Sunday, February 1, 2009
Thursday, Jan. 22 - Back at Collinville factories to shoot a row of wheels and gears that control the flow of canal water. On my previous visit (1/14), a week earlier, in the mid-afternoon, I had noticed that the low, winter sun articulated the forms and surfaces of this equipment clearly. I noted also that the good light ended when the sun moved behind a mill building at about 3 PM. This time I was on the spot by 1:15, and the skies were clear.
The equipment might have been 50 or even 150 years old. It had been painted, stripped, and repainted many times. In between paintings it had sometimes rusted, and it was now mostly ignored. As a result, the ancient steel castings were taking on the look of organic things.

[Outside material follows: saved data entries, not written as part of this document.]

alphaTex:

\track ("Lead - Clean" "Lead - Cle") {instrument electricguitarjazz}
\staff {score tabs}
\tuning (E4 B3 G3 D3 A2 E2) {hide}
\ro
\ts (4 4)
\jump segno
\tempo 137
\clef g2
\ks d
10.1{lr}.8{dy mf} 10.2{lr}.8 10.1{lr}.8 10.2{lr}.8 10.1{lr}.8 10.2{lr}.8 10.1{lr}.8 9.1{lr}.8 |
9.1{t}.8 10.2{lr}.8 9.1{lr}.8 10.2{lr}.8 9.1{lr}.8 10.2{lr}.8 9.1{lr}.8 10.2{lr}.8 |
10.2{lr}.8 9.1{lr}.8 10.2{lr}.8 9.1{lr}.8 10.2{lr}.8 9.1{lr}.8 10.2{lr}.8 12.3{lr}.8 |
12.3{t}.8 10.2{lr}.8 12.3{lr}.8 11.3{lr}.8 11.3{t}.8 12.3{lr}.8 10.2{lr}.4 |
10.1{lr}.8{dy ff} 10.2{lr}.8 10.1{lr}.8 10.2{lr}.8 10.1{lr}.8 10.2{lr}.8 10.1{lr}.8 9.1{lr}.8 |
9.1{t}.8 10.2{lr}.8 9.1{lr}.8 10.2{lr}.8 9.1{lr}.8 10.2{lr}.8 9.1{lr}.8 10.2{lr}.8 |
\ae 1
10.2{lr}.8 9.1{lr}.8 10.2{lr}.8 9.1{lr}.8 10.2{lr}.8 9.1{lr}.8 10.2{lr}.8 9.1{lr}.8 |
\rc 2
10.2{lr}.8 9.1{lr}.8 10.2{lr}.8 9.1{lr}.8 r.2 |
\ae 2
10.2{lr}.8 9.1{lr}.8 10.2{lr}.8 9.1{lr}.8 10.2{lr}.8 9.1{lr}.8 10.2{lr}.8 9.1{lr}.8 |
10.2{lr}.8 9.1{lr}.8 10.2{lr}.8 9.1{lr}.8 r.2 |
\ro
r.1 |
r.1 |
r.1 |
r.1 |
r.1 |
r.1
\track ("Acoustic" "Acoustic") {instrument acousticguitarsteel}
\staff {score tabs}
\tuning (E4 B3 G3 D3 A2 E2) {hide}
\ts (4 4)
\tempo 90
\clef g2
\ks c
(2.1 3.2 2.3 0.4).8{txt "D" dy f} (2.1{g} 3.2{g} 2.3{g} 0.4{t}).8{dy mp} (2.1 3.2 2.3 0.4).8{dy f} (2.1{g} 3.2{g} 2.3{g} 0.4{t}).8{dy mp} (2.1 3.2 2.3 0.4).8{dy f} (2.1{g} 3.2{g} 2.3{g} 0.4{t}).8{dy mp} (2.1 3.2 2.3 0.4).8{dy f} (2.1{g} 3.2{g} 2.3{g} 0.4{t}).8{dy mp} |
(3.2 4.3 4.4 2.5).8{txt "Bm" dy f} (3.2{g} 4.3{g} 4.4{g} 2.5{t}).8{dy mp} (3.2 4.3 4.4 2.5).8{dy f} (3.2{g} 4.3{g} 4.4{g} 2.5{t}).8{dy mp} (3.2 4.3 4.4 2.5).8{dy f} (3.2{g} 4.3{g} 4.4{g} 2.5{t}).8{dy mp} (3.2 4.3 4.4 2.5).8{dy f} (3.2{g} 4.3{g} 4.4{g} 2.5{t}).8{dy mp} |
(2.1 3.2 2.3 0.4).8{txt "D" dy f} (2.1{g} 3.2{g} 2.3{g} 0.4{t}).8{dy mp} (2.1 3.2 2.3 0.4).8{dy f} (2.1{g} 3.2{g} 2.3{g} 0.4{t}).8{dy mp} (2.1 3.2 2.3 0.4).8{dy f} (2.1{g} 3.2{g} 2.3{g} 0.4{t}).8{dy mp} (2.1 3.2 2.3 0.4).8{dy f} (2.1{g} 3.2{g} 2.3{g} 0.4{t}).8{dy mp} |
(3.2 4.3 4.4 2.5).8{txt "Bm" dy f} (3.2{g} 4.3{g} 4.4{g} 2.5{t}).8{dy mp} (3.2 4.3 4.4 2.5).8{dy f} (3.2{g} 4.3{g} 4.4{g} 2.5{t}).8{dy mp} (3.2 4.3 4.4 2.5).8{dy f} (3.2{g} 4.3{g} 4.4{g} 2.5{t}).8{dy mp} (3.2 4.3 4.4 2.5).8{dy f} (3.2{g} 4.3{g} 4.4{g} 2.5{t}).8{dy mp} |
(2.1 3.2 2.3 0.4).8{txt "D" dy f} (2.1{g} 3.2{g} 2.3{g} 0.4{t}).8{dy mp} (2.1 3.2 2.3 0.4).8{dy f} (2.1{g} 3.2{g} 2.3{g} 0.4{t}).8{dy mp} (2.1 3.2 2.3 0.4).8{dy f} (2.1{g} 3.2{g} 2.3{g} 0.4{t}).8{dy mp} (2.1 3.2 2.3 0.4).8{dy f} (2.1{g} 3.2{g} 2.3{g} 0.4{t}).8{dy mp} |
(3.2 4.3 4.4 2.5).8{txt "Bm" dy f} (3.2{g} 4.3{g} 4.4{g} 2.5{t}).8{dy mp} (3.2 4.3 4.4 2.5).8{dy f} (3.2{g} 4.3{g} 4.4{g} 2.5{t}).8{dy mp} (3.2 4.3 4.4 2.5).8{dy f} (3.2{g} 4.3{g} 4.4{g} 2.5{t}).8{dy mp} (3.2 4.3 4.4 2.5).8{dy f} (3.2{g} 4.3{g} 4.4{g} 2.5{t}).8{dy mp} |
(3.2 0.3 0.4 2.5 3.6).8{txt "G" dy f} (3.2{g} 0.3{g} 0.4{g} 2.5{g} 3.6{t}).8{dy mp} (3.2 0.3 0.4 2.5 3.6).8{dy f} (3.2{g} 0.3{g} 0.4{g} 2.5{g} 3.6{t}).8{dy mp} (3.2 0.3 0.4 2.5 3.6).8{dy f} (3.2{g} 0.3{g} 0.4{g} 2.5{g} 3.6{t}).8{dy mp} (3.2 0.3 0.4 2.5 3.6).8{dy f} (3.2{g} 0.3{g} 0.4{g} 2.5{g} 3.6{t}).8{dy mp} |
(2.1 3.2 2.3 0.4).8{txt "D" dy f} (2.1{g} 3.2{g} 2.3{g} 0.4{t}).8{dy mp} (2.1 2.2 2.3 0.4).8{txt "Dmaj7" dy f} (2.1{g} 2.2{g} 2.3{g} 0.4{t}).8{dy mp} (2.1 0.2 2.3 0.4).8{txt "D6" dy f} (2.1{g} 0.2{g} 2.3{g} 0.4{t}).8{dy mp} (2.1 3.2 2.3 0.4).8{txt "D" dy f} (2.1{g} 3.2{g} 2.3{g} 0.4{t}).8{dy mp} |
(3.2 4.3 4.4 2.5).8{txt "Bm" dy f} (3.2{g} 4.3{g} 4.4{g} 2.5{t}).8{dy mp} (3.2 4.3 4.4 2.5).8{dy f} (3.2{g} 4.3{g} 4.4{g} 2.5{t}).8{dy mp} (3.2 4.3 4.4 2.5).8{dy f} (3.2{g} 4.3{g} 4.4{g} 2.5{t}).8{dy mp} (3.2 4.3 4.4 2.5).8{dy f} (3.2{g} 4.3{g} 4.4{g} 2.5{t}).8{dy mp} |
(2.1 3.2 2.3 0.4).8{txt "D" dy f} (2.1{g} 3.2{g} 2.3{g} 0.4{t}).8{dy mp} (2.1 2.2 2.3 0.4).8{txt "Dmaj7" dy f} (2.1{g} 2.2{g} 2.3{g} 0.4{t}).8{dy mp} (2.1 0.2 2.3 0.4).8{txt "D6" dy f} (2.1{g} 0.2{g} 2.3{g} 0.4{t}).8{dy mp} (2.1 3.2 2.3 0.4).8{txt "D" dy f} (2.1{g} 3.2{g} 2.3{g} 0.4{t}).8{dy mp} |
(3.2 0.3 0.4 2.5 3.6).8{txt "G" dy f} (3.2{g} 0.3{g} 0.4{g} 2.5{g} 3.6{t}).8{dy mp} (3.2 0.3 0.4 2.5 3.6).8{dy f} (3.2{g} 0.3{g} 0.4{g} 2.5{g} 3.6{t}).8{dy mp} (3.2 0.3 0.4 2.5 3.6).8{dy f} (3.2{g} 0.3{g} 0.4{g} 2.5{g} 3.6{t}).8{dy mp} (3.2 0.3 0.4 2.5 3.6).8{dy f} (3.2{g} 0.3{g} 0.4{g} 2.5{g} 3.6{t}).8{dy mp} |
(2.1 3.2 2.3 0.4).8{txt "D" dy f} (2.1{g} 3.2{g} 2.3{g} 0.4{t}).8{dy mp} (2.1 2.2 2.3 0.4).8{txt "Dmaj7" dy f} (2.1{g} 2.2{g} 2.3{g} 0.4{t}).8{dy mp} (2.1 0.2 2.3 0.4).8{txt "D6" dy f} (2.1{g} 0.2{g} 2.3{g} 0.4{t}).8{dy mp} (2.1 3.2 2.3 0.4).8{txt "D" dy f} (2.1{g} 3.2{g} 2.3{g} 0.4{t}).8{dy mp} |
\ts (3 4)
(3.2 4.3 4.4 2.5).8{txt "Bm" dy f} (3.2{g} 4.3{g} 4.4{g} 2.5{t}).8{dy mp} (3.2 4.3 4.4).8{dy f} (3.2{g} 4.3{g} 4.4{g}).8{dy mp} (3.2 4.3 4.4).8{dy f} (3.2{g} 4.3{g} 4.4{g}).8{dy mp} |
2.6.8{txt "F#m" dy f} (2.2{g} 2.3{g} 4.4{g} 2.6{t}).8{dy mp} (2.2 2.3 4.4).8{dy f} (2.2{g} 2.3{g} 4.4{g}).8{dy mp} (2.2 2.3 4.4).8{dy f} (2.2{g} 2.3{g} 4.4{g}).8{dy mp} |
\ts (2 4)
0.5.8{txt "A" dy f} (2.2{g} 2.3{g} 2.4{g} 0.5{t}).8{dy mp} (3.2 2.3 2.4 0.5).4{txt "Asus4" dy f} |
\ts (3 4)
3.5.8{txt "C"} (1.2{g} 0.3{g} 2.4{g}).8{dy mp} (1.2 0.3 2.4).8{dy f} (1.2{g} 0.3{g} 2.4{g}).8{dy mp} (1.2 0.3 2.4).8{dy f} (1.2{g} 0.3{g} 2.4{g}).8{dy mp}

Up close, I thought, they seemed a mystery of the stone age. I had brought a set of close-up lenses (sometimes called "diopters") as I wanted to get in closer than my macro lens permitted. At some point I need to compare the results through these lenses with results through extension tubes. Close-up lenses are far easier to manipulate.
A number of experiments suggested a single +4 diopter lens would get me in to where I thought I should be to make the most of the textures. I took a number of shots around the pin that attaches a crank handle to a heavy rod. I moved on to gears nearby but quickly concluded I wasn't feeling it and moved on.
The sluice gates were hidden out of site, but there must be 6 of them, each operated by a nearly identical set of wheels and gears. The sets were lined up, and, in addition to close-ups, I was interested in creating compositions that played on the repetitions. The framing possibilities seemed infinite, and I explored a number of angles, heights, and distances through my 103mm macro lens. In some of the deeper shots I explored leading the eye to indistinctness by limiting depth of field. The more I shot, the more I became aware of the shadows and opportunities to lead the eye to silhouettes. The use of these shadows in compositions is worthy of further exploration.